Face à l’urgence climatique, la jeunesse congolaise ne veut plus être spectatrice. À l’initiative de l’INPP (Institut National de Préparation Professionnelle), en partenariat avec l’ONG 100 Jeunes et le Pulitzer Center, une conférence-débat stratégique s’est tenue à Kinshasa, ce vendredi 27 février. Cette rencontre avait pour but d’échanger avec les jeunes sur comment transformer les défis environnementaux en opportunités économiques.
Pour Dieu-Merci Diavangama Dinakoko, coordonnateur de l’ONGD 100 Jeunes, l’implication des nouvelles générations n’est pas une option, c’est une nécessité vitale. « Ce sont eux qui hériteront de la planète », a-t-il rappelé. L’ambition est claire : orienter les jeunes vers des métiers durables et les accompagner dans la création de projets inclusifs qui protègent l’environnement tout en assurant leur autonomie financière.
L’un des moments forts de l’événement a été l’intervention d’Idriss Mufuka, directeur et point focal métiers verts de l’INPP. Il a souligné que le secteur de l’environnement est aujourd’hui un levier majeur contre le chômage en RDC.
« Actuellement, le secteur de l’environnement est considéré comme une opportunité significative pour générer des emplois. Les jeunes ont la possibilité d’apprendre des métiers liés à l’agriculture, à la déforestation et à la valorisation des déchets. Chaque province a ses particularités et ses réalités.
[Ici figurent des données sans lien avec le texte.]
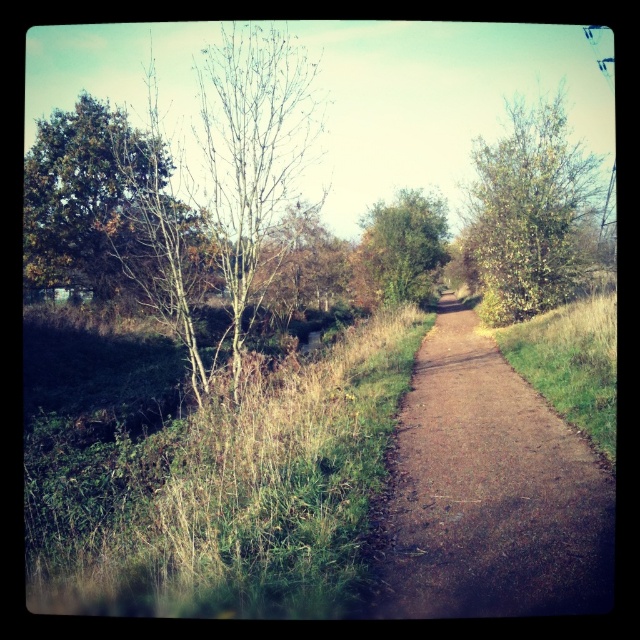
Is brown gravel path at center smaller than green leafy tree at upper right?

Yes, brown gravel path at center is smaller than green leafy tree at upper right.

Which is below, brown gravel path at center or green leafy tree at upper right?

brown gravel path at center

Between point (444, 451) and point (593, 157), which one is positioned behind?

Point (593, 157)

Where is `brown gravel path at center`? This screenshot has width=640, height=640. brown gravel path at center is located at coordinates (490, 492).

The width and height of the screenshot is (640, 640). What do you see at coordinates (490, 492) in the screenshot?
I see `brown gravel path at center` at bounding box center [490, 492].

What are the coordinates of `brown gravel path at center` in the screenshot? It's located at (490, 492).

Who is positioned more to the left, brown gravel path at center or green leafy tree at center?

brown gravel path at center is more to the left.

Is brown gravel path at center further to the viewer compared to green leafy tree at center?

That is False.

Between point (593, 548) and point (428, 300), which one is positioned behind?

The point (428, 300) is more distant.

Locate an element on the screen. The width and height of the screenshot is (640, 640). brown gravel path at center is located at coordinates point(490,492).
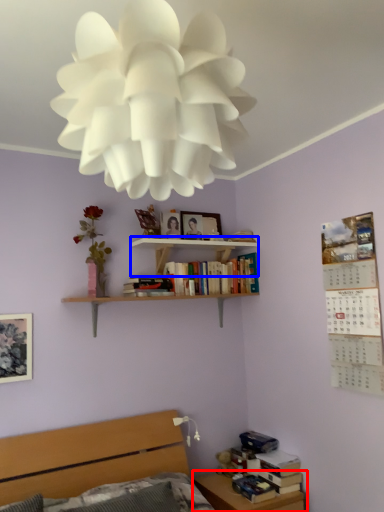
Question: Which object is further to the camera taking this photo, table (highlighted by a red box) or shelf (highlighted by a blue box)?

Choices:
 (A) table
 (B) shelf

Answer: (B)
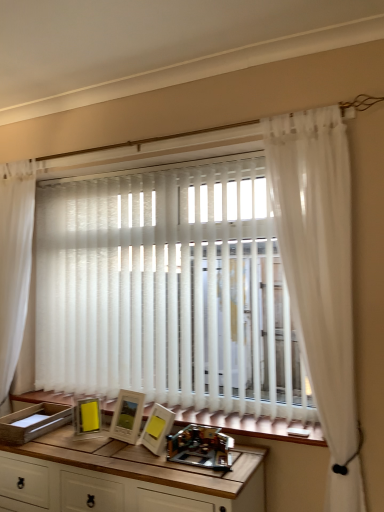
Question: Is wooden table at center inside or outside of white sheer curtain at left, which is counted as the 1th curtain, starting from the back?

Choices:
 (A) inside
 (B) outside

Answer: (B)

Question: From a real-world perspective, is wooden table at center physically located above or below white sheer curtain at left, which is counted as the 1th curtain, starting from the back?

Choices:
 (A) below
 (B) above

Answer: (A)

Question: Which of these objects is positioned farthest from the wooden at lower center?

Choices:
 (A) metallic plastic toy at center
 (B) white sheer curtain at left, which ranks as the 2th curtain in right-to-left order
 (C) metallic silver picture frame at lower left, the 3th picture frame when ordered from right to left
 (D) wooden table at center
 (E) matte white picture frame at center, placed as the second picture frame when sorted from left to right

Answer: (B)

Question: Estimate the real-world distances between objects in this image. Which object is closer to the metallic silver picture frame at lower left, which is the first picture frame in left-to-right order?

Choices:
 (A) wooden at lower center
 (B) white sheer curtain at right, which is the first curtain from front to back
 (C) wooden table at center
 (D) white sheer curtain at left, which is counted as the 1th curtain, starting from the back
 (E) matte white picture frame at center, placed as the second picture frame when sorted from left to right

Answer: (E)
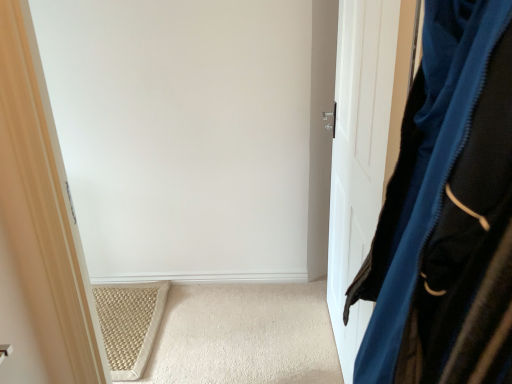
In order to click on white matte door at center in this screenshot , I will do `click(364, 146)`.

This screenshot has width=512, height=384. Describe the element at coordinates (364, 146) in the screenshot. I see `white matte door at center` at that location.

What are the coordinates of `white matte door at center` in the screenshot? It's located at (364, 146).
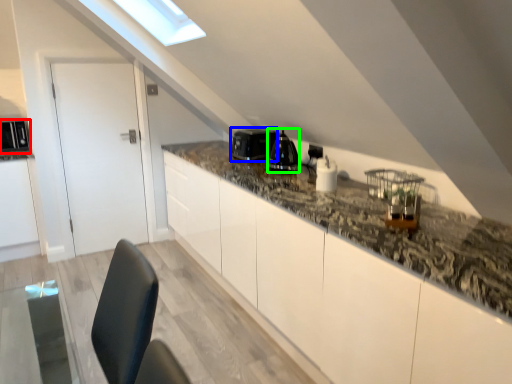
Question: Which object is positioned closest to appliance (highlighted by a red box)? Select from appliance (highlighted by a blue box) and appliance (highlighted by a green box).

Choices:
 (A) appliance
 (B) appliance

Answer: (A)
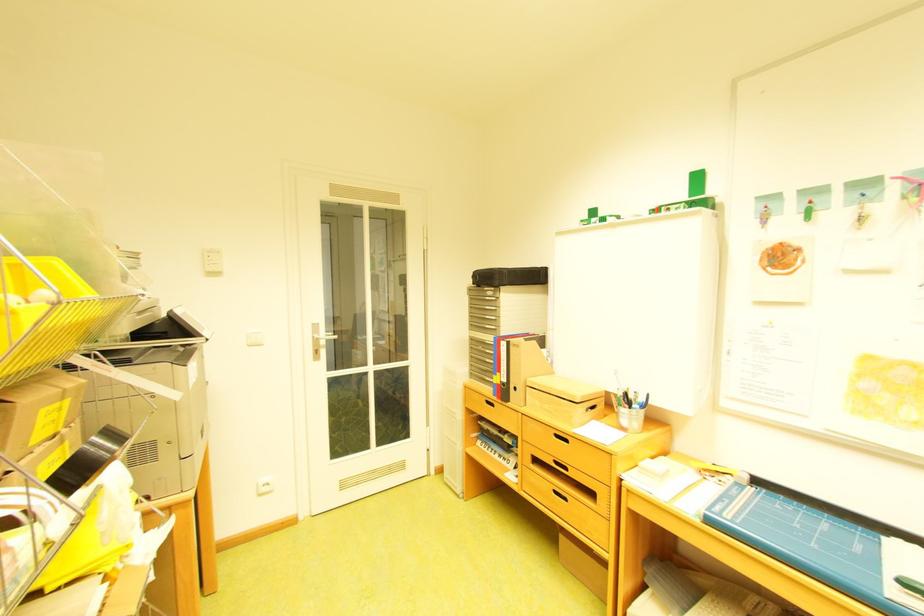
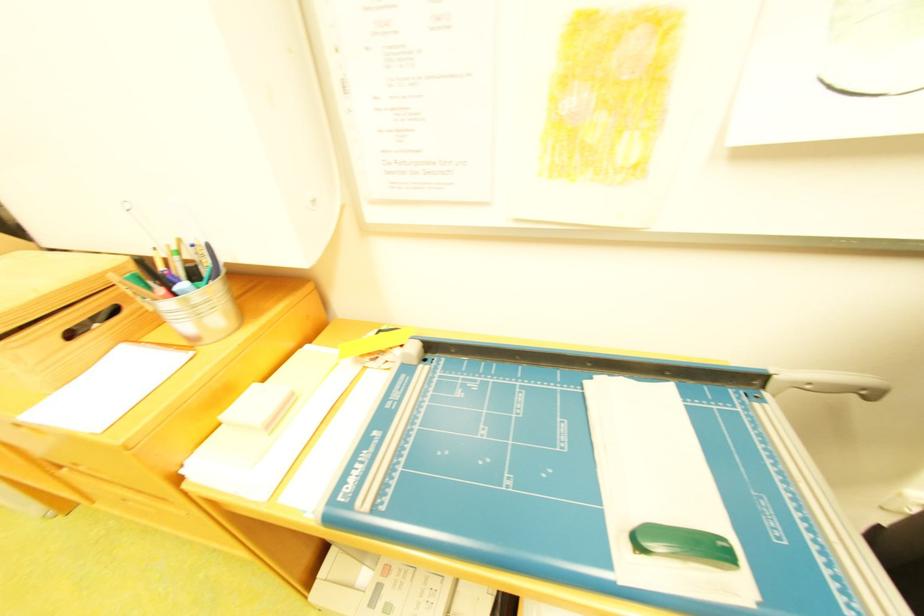
Question: I am providing you with two images of the same scene from different viewpoints. Please identify which objects are invisible in image2.

Choices:
 (A) wooden drawer handle
 (B) green sliding handle
 (C) metal pen holder
 (D) gold zipper pull

Answer: (A)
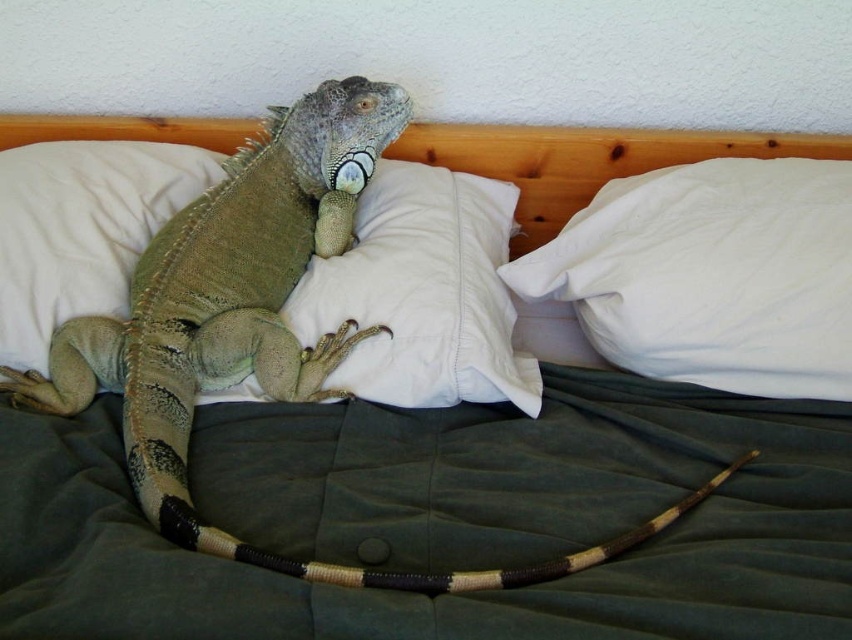
Question: Is white soft pillow at upper right closer to camera compared to green textured pillow at center?

Choices:
 (A) no
 (B) yes

Answer: (B)

Question: Which point is farther to the camera?

Choices:
 (A) white soft pillow at center
 (B) white soft pillow at upper right
 (C) green textured pillow at center

Answer: (C)

Question: Which object appears farthest from the camera in this image?

Choices:
 (A) white soft pillow at center
 (B) white soft pillow at upper right

Answer: (A)

Question: Can you confirm if white soft pillow at upper right is wider than green textured pillow at center?

Choices:
 (A) yes
 (B) no

Answer: (A)

Question: Considering the relative positions of white soft pillow at upper right and white soft pillow at center in the image provided, where is white soft pillow at upper right located with respect to white soft pillow at center?

Choices:
 (A) left
 (B) right

Answer: (B)

Question: Among these points, which one is nearest to the camera?

Choices:
 (A) (793, 266)
 (B) (15, 362)
 (C) (378, 252)

Answer: (A)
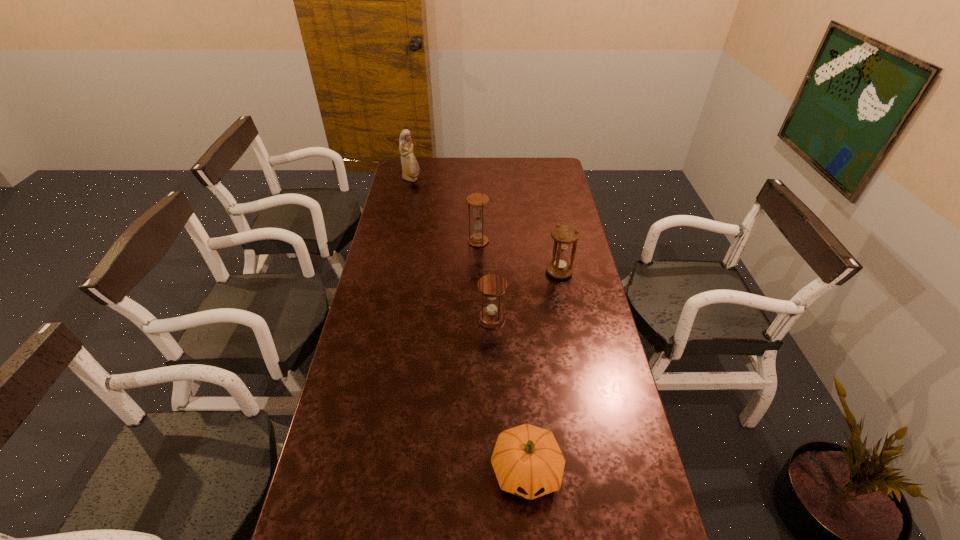
The width and height of the screenshot is (960, 540). Identify the location of the fourth closest object to the rightmost object. (410, 169).

The height and width of the screenshot is (540, 960). In order to click on hourglass that is the nearest to the farthest object in this screenshot , I will do `click(477, 200)`.

Select which hourglass is the closest to the nearest hourglass. Please provide its 2D coordinates. Your answer should be formatted as a tuple, i.e. [(x, y)], where the tuple contains the x and y coordinates of a point satisfying the conditions above.

[(564, 235)]

The height and width of the screenshot is (540, 960). Find the location of `vacant space that satisfies the following two spatial constraints: 1. on the front-facing side of the farthest object; 2. on the right side of the shortest hourglass`. vacant space that satisfies the following two spatial constraints: 1. on the front-facing side of the farthest object; 2. on the right side of the shortest hourglass is located at coordinates (381, 319).

You are a GUI agent. You are given a task and a screenshot of the screen. Output one action in this format:
    pyautogui.click(x=<x>, y=<y>)
    Task: Click on the vacant space that satisfies the following two spatial constraints: 1. on the front-facing side of the leftmost object; 2. on the right side of the second nearest hourglass
    
    Given the screenshot: What is the action you would take?
    pyautogui.click(x=392, y=272)

Where is `vacant space that satisfies the following two spatial constraints: 1. on the front-facing side of the second nearest object; 2. on the right side of the figurine`? This screenshot has height=540, width=960. vacant space that satisfies the following two spatial constraints: 1. on the front-facing side of the second nearest object; 2. on the right side of the figurine is located at coordinates (381, 319).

Ainsi, il ne suffit pas de former uniquement sur le plan technique ; il est essentiel d’incorporer d’autres compétences », a-t-il précisé.
Au-delà de la technique, l’INPP intégre des compétences transversales pour que les stagiaires deviennent des entrepreneurs capables de répondre aux réalités spécifiques de chaque province.
La transition écologique nécessite aussi une prise de conscience collective. C’est ici qu’intervient le Pulitzer Center. L’organisation s’emploie à sortir les récits environnementaux des rédactions pour les porter directement auprès des populations concernées.
Augustine Kasambule, membre du centre, a profité de l’occasion pour lancer un appel : « Les journalistes du monde entier soumettent actuellement des projets. Il est essentiel qu’ils s’emparent des thématiques liées aux effets du changement climatique sur nos communautés locales. »
Les échanges entre experts, officiels et société civile ont permis de tracer une feuille de route pour l’avenir en vue d’adapter les compétences aux exigences du marché vert, favoriser l’innovation pour répondre aux enjeux de pollution et d’énergie, et renforcer la collaboration entre les institutions publiques, les ONG et les médias.
La conférence s’est clôturée sur une note d’engagement ferme. Les recommandations issues de ces débats serviront de socle aux futurs programmes de développement durable en République Démocratique du Congo.